What to look for in a free stock photo website

If you decide to go the stock photo route to source images for your business, here are some signals to look for when choosing a free stock photo website.

Attribution not required

If you want to use lots of photos throughout your website and in your blog posts, you ideally want to reduce the amount of potentially distracting attribution text. You should therefore ensure that the stock image website you source your images from doesn’t have attribution requirements – they may be optional, but not mandatory.

Creative Commons

When you’re looking for free stock photos, Creative Commons is a particularly handy resource. Check that the website you’re using has a CC0 section that lets you find the pictures you need easily – without copyright restriction.

Search filters

The best stock photo websites have hundreds of thousands of images in their databases. Which is great because you have a lot to choose from, but it can sometimes make it harder to find exactly what you’re looking for. You’ll likely have more luck if you choose a stock photo site with powerful search filters that allow you to get really specific.

Clarity around licensing

As well as being able to find appropriate images easily, you also want to work with a website that makes the licensing status for each photo very clear. Misusing a stock photo can have expensive consequences, so you should always check this beforehand.

Here are some of the best stock photo resources I like to use for my own projects (of course, there are many more):

Don’t rely on stock photos to represent your brand

Using stock images to enhance your blog posts is one thing. But when it comes to your actual branding, you need something unique to you – something that can’t be copied by other businesses in your niche. In these instances, it’s usually better to hire a professional photographer to give you something authentic and bespoke.

When you use stock images of people to represent your team, for example, you’re sort of implying that this is what your team looks like – even though users can smell stock photos a mile off. Even more embarrassing is when you discover a rival company is using the same stock photo to do the same thing, which isn’t as rare as you might think.

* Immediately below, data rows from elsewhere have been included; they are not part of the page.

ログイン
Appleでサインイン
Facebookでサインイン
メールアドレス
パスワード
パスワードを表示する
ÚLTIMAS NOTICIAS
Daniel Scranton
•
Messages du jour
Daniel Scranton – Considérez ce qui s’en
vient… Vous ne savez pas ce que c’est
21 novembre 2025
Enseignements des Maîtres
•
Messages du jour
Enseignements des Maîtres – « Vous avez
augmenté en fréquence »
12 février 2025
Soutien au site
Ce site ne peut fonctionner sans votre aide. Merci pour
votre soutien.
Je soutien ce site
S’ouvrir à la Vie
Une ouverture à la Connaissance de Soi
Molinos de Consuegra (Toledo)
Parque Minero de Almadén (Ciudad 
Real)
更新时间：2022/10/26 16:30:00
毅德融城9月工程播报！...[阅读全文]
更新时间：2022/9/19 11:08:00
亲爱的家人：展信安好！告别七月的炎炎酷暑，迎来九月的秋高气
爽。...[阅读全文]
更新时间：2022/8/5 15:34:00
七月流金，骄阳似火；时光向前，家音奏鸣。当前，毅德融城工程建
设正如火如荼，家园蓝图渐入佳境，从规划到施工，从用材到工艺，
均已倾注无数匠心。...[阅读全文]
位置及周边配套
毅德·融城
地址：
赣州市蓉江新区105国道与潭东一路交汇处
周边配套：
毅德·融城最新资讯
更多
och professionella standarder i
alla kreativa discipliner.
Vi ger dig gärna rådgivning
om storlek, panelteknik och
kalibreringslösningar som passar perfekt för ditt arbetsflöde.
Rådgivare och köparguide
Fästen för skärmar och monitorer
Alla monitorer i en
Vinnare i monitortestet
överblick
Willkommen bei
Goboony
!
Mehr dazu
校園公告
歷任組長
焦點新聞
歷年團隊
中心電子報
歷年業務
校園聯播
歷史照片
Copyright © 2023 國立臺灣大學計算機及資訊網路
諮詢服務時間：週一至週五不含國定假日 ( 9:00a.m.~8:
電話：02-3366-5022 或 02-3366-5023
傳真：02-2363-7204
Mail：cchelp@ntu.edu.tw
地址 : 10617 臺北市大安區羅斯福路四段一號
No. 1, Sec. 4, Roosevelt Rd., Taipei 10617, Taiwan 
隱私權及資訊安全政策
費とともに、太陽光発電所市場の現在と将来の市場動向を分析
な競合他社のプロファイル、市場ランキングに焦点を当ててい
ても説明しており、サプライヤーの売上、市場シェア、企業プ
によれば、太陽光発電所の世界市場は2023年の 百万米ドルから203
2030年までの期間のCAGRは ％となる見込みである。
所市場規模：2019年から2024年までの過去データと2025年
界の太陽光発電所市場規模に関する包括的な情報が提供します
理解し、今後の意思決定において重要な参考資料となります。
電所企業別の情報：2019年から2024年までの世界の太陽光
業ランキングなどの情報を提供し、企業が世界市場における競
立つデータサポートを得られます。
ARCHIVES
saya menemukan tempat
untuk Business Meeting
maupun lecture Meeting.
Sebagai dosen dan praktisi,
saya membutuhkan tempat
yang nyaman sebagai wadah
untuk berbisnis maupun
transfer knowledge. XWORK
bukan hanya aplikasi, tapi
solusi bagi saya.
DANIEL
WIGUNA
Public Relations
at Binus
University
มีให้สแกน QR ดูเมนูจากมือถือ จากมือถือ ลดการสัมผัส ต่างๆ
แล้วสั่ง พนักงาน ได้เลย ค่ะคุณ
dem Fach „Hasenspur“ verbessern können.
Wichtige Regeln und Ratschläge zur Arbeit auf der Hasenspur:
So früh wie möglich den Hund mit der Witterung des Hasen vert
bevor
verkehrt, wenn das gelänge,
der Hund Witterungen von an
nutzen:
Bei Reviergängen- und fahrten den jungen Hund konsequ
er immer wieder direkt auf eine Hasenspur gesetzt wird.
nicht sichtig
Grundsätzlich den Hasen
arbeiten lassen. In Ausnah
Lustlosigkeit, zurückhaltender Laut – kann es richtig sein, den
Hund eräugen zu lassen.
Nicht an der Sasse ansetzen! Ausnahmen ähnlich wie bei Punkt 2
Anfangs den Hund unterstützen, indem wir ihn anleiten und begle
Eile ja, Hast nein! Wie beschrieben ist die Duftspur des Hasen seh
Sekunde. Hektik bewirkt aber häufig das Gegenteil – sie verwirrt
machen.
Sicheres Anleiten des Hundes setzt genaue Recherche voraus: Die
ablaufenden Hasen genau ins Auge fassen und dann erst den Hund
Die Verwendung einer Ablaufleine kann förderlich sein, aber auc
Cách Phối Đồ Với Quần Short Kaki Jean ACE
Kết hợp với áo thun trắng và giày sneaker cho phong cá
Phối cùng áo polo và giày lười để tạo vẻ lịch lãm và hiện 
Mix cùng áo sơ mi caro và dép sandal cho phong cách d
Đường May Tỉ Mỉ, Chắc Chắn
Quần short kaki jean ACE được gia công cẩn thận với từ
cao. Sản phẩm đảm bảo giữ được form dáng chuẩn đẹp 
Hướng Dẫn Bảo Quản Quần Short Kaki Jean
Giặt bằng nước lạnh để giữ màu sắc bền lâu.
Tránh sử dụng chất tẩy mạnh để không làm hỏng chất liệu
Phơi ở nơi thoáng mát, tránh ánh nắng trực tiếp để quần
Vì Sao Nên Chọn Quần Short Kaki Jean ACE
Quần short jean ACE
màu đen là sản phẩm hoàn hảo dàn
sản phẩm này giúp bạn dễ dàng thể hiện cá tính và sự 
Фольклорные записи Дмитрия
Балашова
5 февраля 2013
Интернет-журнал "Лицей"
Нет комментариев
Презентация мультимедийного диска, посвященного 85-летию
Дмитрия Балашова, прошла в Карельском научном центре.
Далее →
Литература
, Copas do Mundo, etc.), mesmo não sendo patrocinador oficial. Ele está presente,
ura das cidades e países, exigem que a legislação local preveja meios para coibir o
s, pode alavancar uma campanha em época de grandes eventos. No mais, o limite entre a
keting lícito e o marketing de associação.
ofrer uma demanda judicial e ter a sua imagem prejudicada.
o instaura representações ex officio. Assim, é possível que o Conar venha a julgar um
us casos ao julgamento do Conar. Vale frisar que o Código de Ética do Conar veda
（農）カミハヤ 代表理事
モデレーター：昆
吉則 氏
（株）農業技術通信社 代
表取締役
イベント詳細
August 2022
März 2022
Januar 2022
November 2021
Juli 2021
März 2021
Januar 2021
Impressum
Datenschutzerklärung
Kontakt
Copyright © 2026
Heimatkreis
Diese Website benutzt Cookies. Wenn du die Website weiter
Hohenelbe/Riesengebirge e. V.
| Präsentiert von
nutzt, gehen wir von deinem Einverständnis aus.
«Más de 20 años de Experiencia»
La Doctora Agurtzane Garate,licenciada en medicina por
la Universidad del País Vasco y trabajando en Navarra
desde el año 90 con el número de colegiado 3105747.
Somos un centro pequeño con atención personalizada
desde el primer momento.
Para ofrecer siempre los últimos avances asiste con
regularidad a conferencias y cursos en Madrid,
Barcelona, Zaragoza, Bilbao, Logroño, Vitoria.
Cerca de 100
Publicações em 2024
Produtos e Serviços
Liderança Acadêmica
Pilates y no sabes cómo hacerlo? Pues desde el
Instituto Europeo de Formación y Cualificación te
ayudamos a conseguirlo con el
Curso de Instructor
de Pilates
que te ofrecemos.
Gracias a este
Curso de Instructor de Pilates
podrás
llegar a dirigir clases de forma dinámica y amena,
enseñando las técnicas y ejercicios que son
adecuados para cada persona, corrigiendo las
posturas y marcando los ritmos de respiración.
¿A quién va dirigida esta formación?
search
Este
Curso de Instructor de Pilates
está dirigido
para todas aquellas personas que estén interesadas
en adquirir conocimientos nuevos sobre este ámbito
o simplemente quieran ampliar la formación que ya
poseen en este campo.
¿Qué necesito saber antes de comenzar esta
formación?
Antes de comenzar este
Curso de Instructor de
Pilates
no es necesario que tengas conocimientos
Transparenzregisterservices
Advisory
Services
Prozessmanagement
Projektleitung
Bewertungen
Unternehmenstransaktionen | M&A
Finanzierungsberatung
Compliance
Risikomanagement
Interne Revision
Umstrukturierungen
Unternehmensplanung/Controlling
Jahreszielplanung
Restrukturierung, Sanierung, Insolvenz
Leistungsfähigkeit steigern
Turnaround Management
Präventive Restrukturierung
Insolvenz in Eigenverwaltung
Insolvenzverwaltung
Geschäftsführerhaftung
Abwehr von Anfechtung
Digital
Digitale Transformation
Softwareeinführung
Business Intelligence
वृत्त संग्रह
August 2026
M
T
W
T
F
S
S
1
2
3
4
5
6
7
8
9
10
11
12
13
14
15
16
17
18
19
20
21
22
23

Real doctor? She’s fooling no-one.

The standout feature of the above image is that it doesn’t look natural. A posed photograph with a plain white background and strategically placed props are hardly a realistic representation of real life. If you must use stock images, look for photos that are as natural as possible.

Optimising your stock photos

And finally, it’s not just about the images you choose, but also how you optimise them for use on your website. Here’s how to customise your stock images for better results.

Customisation

First off, if you’re going to use a stock image and it’s suitable for reuse and modification, then you can mix things up with colour overlays, filters, text and symbols. You may also want to crop the image to focus on a particular area. All of this can be achieved easily with free programs like Canva.

Branding

By adding a title and/or logo you can inject some of your own branding into a stock photo to make it feel less generic. Though as previously mentioned, you shouldn’t rely on stock images to form the basis of your brand.

SEO

Did you know that images can be just as important as text when it comes to showing up in search engines? Using well-optimised image titles and alt tags will give your articles and web pages context, as well as improving your chances of generating traffic through image search.

Final thoughts

As long as you follow best practices for choosing stock imagery, such as opting for relevant, authentic and realistic images, always checking the licensing status, and customising them for your own business, you should be absolutely fine.

If it’s outdated, cheesy or overused, then reconsider. And remember that when it comes to your business’ branding, professional, unique photography is best.